YOUR TASK =
Word for word, copy the listing below and leave out its images.

RECORDS TO USE =
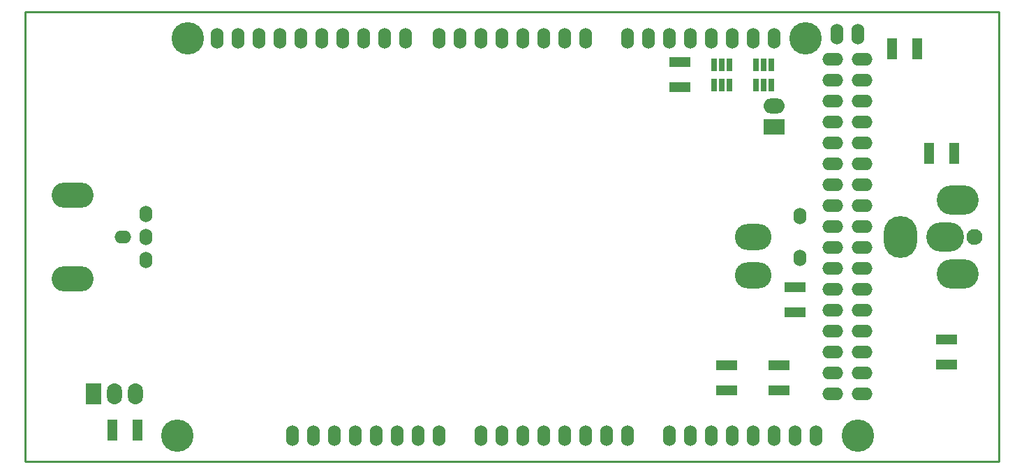
<source format=gbs>
G04 #@! TF.FileFunction,Soldermask,Bot*
%FSLAX46Y46*%
G04 Gerber Fmt 4.6, Leading zero omitted, Abs format (unit mm)*
G04 Created by KiCad (PCBNEW 0.201505061231+5645~23~ubuntu14.04.1-product) date Fri 08 May 2015 03:52:48 PM EDT*
%MOMM*%
G01*
G04 APERTURE LIST*
%ADD10C,0.100000*%
%ADD11C,0.228600*%
%ADD12O,2.540000X1.854200*%
%ADD13R,2.540000X1.854200*%
%ADD14O,1.854200X2.540000*%
%ADD15R,1.854200X2.540000*%
%ADD16O,4.445000X3.175000*%
%ADD17O,1.524000X2.032000*%
%ADD18O,5.080000X3.048000*%
%ADD19O,2.032000X1.524000*%
%ADD20R,2.540000X1.270000*%
%ADD21C,3.937000*%
%ADD22O,1.524000X2.540000*%
%ADD23O,2.540000X1.524000*%
%ADD24C,1.930400*%
%ADD25O,4.572000X3.556000*%
%ADD26O,4.064000X5.080000*%
%ADD27O,5.080000X3.556000*%
%ADD28R,1.270000X2.540000*%
%ADD29R,0.762000X1.534160*%
G04 APERTURE END LIST*
D10*
D11*
X211455000Y-75565000D02*
X93345000Y-75565000D01*
X211455000Y-130175000D02*
X211455000Y-75565000D01*
X93345000Y-130175000D02*
X211455000Y-130175000D01*
X93345000Y-75565000D02*
X93345000Y-130175000D01*
D12*
X184150000Y-86995000D03*
D13*
X184150000Y-89535000D03*
D14*
X104140000Y-121920000D03*
X106680000Y-121920000D03*
D15*
X101600000Y-121920000D03*
D16*
X181610000Y-102870000D03*
X181610000Y-107569000D03*
D17*
X187325000Y-105410000D03*
X187325000Y-100330000D03*
D18*
X99060000Y-107950000D03*
X99060000Y-97790000D03*
D19*
X105156000Y-102870000D03*
D17*
X107950000Y-102870000D03*
X107950000Y-100076000D03*
X107950000Y-105664000D03*
D20*
X186690000Y-112014000D03*
X186690000Y-108966000D03*
D21*
X111760000Y-127000000D03*
X113030000Y-78740000D03*
X194310000Y-127000000D03*
X187960000Y-78740000D03*
D22*
X125730000Y-127000000D03*
X128270000Y-127000000D03*
X130810000Y-127000000D03*
X133350000Y-127000000D03*
X135890000Y-127000000D03*
X138430000Y-127000000D03*
X140970000Y-127000000D03*
X143510000Y-127000000D03*
X148590000Y-127000000D03*
X151130000Y-127000000D03*
X153670000Y-127000000D03*
X156210000Y-127000000D03*
X158750000Y-127000000D03*
X161290000Y-127000000D03*
X163830000Y-127000000D03*
X166370000Y-127000000D03*
X171450000Y-127000000D03*
X173990000Y-127000000D03*
X176530000Y-127000000D03*
X179070000Y-127000000D03*
X181610000Y-127000000D03*
X184150000Y-127000000D03*
X186690000Y-127000000D03*
X189230000Y-127000000D03*
X116586000Y-78740000D03*
X119126000Y-78740000D03*
X121666000Y-78740000D03*
X124206000Y-78740000D03*
X126746000Y-78740000D03*
X129286000Y-78740000D03*
X131826000Y-78740000D03*
X134366000Y-78740000D03*
X136906000Y-78740000D03*
X139446000Y-78740000D03*
X143510000Y-78740000D03*
X161290000Y-78740000D03*
X158750000Y-78740000D03*
X156210000Y-78740000D03*
X153670000Y-78740000D03*
X151130000Y-78740000D03*
X148590000Y-78740000D03*
X146050000Y-78740000D03*
X166370000Y-78740000D03*
X168910000Y-78740000D03*
X171450000Y-78740000D03*
X173990000Y-78740000D03*
X176530000Y-78740000D03*
X179070000Y-78740000D03*
X181610000Y-78740000D03*
X184150000Y-78740000D03*
X191770000Y-78232000D03*
X194310000Y-78232000D03*
D23*
X191262000Y-81280000D03*
X194818000Y-81280000D03*
X191262000Y-83820000D03*
X194818000Y-83820000D03*
X191262000Y-86360000D03*
X194818000Y-86360000D03*
X191262000Y-88900000D03*
X194818000Y-88900000D03*
X191262000Y-91440000D03*
X194818000Y-91440000D03*
X191262000Y-93980000D03*
X194818000Y-93980000D03*
X191262000Y-96520000D03*
X194818000Y-96520000D03*
X191262000Y-99060000D03*
X194818000Y-99060000D03*
X191262000Y-101600000D03*
X194818000Y-101600000D03*
X191262000Y-104140000D03*
X194818000Y-104140000D03*
X191262000Y-106680000D03*
X194818000Y-106680000D03*
X191262000Y-109220000D03*
X194818000Y-109220000D03*
X191262000Y-111760000D03*
X194818000Y-111760000D03*
X191262000Y-114300000D03*
X194818000Y-114300000D03*
X191262000Y-116840000D03*
X194818000Y-116840000D03*
X191262000Y-119380000D03*
X194818000Y-119380000D03*
X191262000Y-121920000D03*
X194818000Y-121920000D03*
D24*
X208457800Y-102870000D03*
D25*
X204952600Y-102870000D03*
D26*
X199466200Y-102870000D03*
D27*
X206451200Y-98374200D03*
X206451200Y-107365800D03*
D28*
X202946000Y-92710000D03*
X205994000Y-92710000D03*
D20*
X205105000Y-118364000D03*
X205105000Y-115316000D03*
D28*
X106934000Y-126365000D03*
X103886000Y-126365000D03*
D20*
X172720000Y-81661000D03*
X172720000Y-84709000D03*
D28*
X198501000Y-80010000D03*
X201549000Y-80010000D03*
D20*
X184785000Y-121539000D03*
X184785000Y-118491000D03*
X178435000Y-118491000D03*
X178435000Y-121539000D03*
D29*
X178749960Y-84383880D03*
X177800000Y-84383880D03*
X176850040Y-84383880D03*
X176850040Y-81986120D03*
X177800000Y-81986120D03*
X178749960Y-81986120D03*
X183829960Y-84383880D03*
X182880000Y-84383880D03*
X181930040Y-84383880D03*
X181930040Y-81986120D03*
X182880000Y-81986120D03*
X183829960Y-81986120D03*
M02*

</source>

RESPONSE AREA =
<source format=gbs>
G04 #@! TF.FileFunction,Soldermask,Bot*
%FSLAX46Y46*%
G04 Gerber Fmt 4.6, Leading zero omitted, Abs format (unit mm)*
G04 Created by KiCad (PCBNEW 0.201505061231+5645~23~ubuntu14.04.1-product) date Fri 08 May 2015 03:52:48 PM EDT*
%MOMM*%
G01*
G04 APERTURE LIST*
%ADD10C,0.100000*%
%ADD11C,0.228600*%
%ADD12O,2.540000X1.854200*%
%ADD13R,2.540000X1.854200*%
%ADD14O,1.854200X2.540000*%
%ADD15R,1.854200X2.540000*%
%ADD16O,4.445000X3.175000*%
%ADD17O,1.524000X2.032000*%
%ADD18O,5.080000X3.048000*%
%ADD19O,2.032000X1.524000*%
%ADD20R,2.540000X1.270000*%
%ADD21C,3.937000*%
%ADD22O,1.524000X2.540000*%
%ADD23O,2.540000X1.524000*%
%ADD24C,1.930400*%
%ADD25O,4.572000X3.556000*%
%ADD26O,4.064000X5.080000*%
%ADD27O,5.080000X3.556000*%
%ADD28R,1.270000X2.540000*%
%ADD29R,0.762000X1.534160*%
G04 APERTURE END LIST*
D10*
D11*
X211455000Y-75565000D02*
X93345000Y-75565000D01*
X211455000Y-130175000D02*
X211455000Y-75565000D01*
X93345000Y-130175000D02*
X211455000Y-130175000D01*
X93345000Y-75565000D02*
X93345000Y-130175000D01*
D12*
X184150000Y-86995000D03*
D13*
X184150000Y-89535000D03*
D14*
X104140000Y-121920000D03*
X106680000Y-121920000D03*
D15*
X101600000Y-121920000D03*
D16*
X181610000Y-102870000D03*
X181610000Y-107569000D03*
D17*
X187325000Y-105410000D03*
X187325000Y-100330000D03*
D18*
X99060000Y-107950000D03*
X99060000Y-97790000D03*
D19*
X105156000Y-102870000D03*
D17*
X107950000Y-102870000D03*
X107950000Y-100076000D03*
X107950000Y-105664000D03*
D20*
X186690000Y-112014000D03*
X186690000Y-108966000D03*
D21*
X111760000Y-127000000D03*
X113030000Y-78740000D03*
X194310000Y-127000000D03*
X187960000Y-78740000D03*
D22*
X125730000Y-127000000D03*
X128270000Y-127000000D03*
X130810000Y-127000000D03*
X133350000Y-127000000D03*
X135890000Y-127000000D03*
X138430000Y-127000000D03*
X140970000Y-127000000D03*
X143510000Y-127000000D03*
X148590000Y-127000000D03*
X151130000Y-127000000D03*
X153670000Y-127000000D03*
X156210000Y-127000000D03*
X158750000Y-127000000D03*
X161290000Y-127000000D03*
X163830000Y-127000000D03*
X166370000Y-127000000D03*
X171450000Y-127000000D03*
X173990000Y-127000000D03*
X176530000Y-127000000D03*
X179070000Y-127000000D03*
X181610000Y-127000000D03*
X184150000Y-127000000D03*
X186690000Y-127000000D03*
X189230000Y-127000000D03*
X116586000Y-78740000D03*
X119126000Y-78740000D03*
X121666000Y-78740000D03*
X124206000Y-78740000D03*
X126746000Y-78740000D03*
X129286000Y-78740000D03*
X131826000Y-78740000D03*
X134366000Y-78740000D03*
X136906000Y-78740000D03*
X139446000Y-78740000D03*
X143510000Y-78740000D03*
X161290000Y-78740000D03*
X158750000Y-78740000D03*
X156210000Y-78740000D03*
X153670000Y-78740000D03*
X151130000Y-78740000D03*
X148590000Y-78740000D03*
X146050000Y-78740000D03*
X166370000Y-78740000D03*
X168910000Y-78740000D03*
X171450000Y-78740000D03*
X173990000Y-78740000D03*
X176530000Y-78740000D03*
X179070000Y-78740000D03*
X181610000Y-78740000D03*
X184150000Y-78740000D03*
X191770000Y-78232000D03*
X194310000Y-78232000D03*
D23*
X191262000Y-81280000D03*
X194818000Y-81280000D03*
X191262000Y-83820000D03*
X194818000Y-83820000D03*
X191262000Y-86360000D03*
X194818000Y-86360000D03*
X191262000Y-88900000D03*
X194818000Y-88900000D03*
X191262000Y-91440000D03*
X194818000Y-91440000D03*
X191262000Y-93980000D03*
X194818000Y-93980000D03*
X191262000Y-96520000D03*
X194818000Y-96520000D03*
X191262000Y-99060000D03*
X194818000Y-99060000D03*
X191262000Y-101600000D03*
X194818000Y-101600000D03*
X191262000Y-104140000D03*
X194818000Y-104140000D03*
X191262000Y-106680000D03*
X194818000Y-106680000D03*
X191262000Y-109220000D03*
X194818000Y-109220000D03*
X191262000Y-111760000D03*
X194818000Y-111760000D03*
X191262000Y-114300000D03*
X194818000Y-114300000D03*
X191262000Y-116840000D03*
X194818000Y-116840000D03*
X191262000Y-119380000D03*
X194818000Y-119380000D03*
X191262000Y-121920000D03*
X194818000Y-121920000D03*
D24*
X208457800Y-102870000D03*
D25*
X204952600Y-102870000D03*
D26*
X199466200Y-102870000D03*
D27*
X206451200Y-98374200D03*
X206451200Y-107365800D03*
D28*
X202946000Y-92710000D03*
X205994000Y-92710000D03*
D20*
X205105000Y-118364000D03*
X205105000Y-115316000D03*
D28*
X106934000Y-126365000D03*
X103886000Y-126365000D03*
D20*
X172720000Y-81661000D03*
X172720000Y-84709000D03*
D28*
X198501000Y-80010000D03*
X201549000Y-80010000D03*
D20*
X184785000Y-121539000D03*
X184785000Y-118491000D03*
X178435000Y-118491000D03*
X178435000Y-121539000D03*
D29*
X178749960Y-84383880D03*
X177800000Y-84383880D03*
X176850040Y-84383880D03*
X176850040Y-81986120D03*
X177800000Y-81986120D03*
X178749960Y-81986120D03*
X183829960Y-84383880D03*
X182880000Y-84383880D03*
X181930040Y-84383880D03*
X181930040Y-81986120D03*
X182880000Y-81986120D03*
X183829960Y-81986120D03*
M02*

</source>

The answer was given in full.